» **WORK TASK**:
Among the lines below, take the one holding "- metal tool [328,327,387,346]", the one holding "- bag [123,113,252,250]", and all lines between them. Set them down exactly.

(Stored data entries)
------------
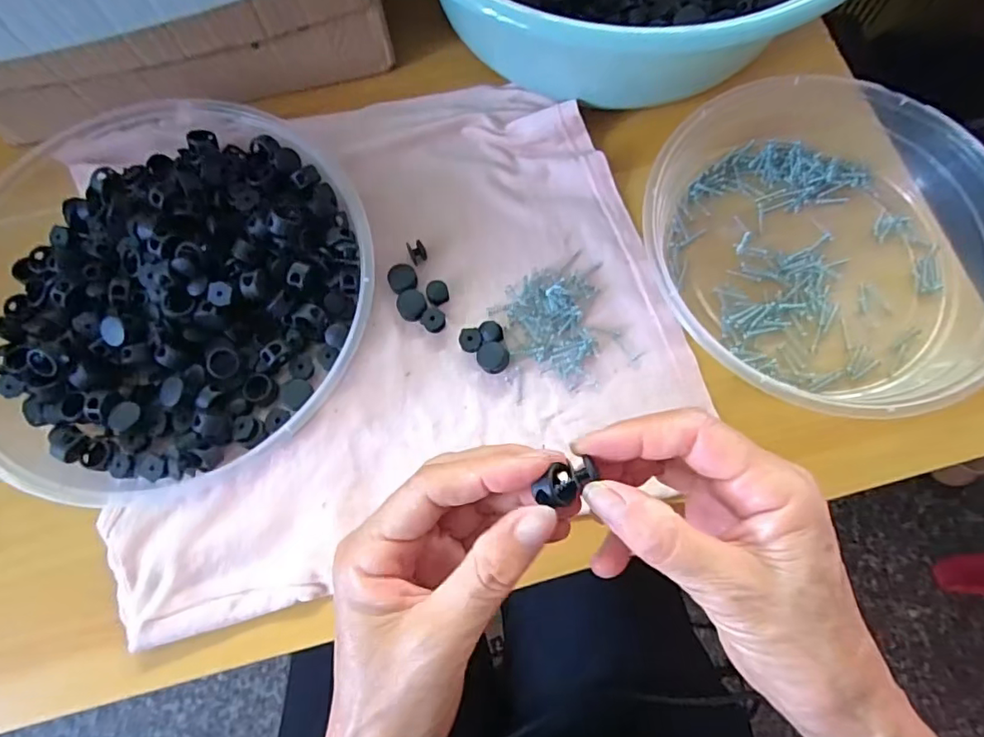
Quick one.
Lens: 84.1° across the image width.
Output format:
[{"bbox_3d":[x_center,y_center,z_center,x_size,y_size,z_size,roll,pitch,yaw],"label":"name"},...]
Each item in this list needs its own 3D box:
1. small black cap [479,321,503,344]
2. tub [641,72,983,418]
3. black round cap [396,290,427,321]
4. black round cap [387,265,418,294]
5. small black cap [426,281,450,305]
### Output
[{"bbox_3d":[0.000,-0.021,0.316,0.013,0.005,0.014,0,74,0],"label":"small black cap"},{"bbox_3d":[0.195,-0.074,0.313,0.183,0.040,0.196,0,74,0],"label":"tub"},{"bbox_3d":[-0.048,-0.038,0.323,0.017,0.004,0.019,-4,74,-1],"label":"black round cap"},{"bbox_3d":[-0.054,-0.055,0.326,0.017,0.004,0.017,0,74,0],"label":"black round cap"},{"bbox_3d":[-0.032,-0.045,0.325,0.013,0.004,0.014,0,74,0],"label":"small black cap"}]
------------
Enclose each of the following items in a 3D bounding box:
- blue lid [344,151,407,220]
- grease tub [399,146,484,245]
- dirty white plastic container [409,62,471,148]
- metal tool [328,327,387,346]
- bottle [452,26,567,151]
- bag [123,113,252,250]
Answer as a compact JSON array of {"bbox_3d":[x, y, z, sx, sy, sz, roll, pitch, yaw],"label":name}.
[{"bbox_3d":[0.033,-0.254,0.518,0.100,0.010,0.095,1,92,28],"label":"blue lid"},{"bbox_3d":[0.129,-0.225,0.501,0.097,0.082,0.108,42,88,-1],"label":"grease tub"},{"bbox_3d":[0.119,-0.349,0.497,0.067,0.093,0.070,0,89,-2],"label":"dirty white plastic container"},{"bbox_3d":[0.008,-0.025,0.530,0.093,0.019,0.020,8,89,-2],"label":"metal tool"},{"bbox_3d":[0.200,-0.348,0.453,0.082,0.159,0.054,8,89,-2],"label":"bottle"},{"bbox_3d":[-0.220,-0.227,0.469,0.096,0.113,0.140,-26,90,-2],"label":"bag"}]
------------
» **COMPLETED EXERCISE**:
- metal tool [328,327,387,346]
- bottle [452,26,567,151]
- bag [123,113,252,250]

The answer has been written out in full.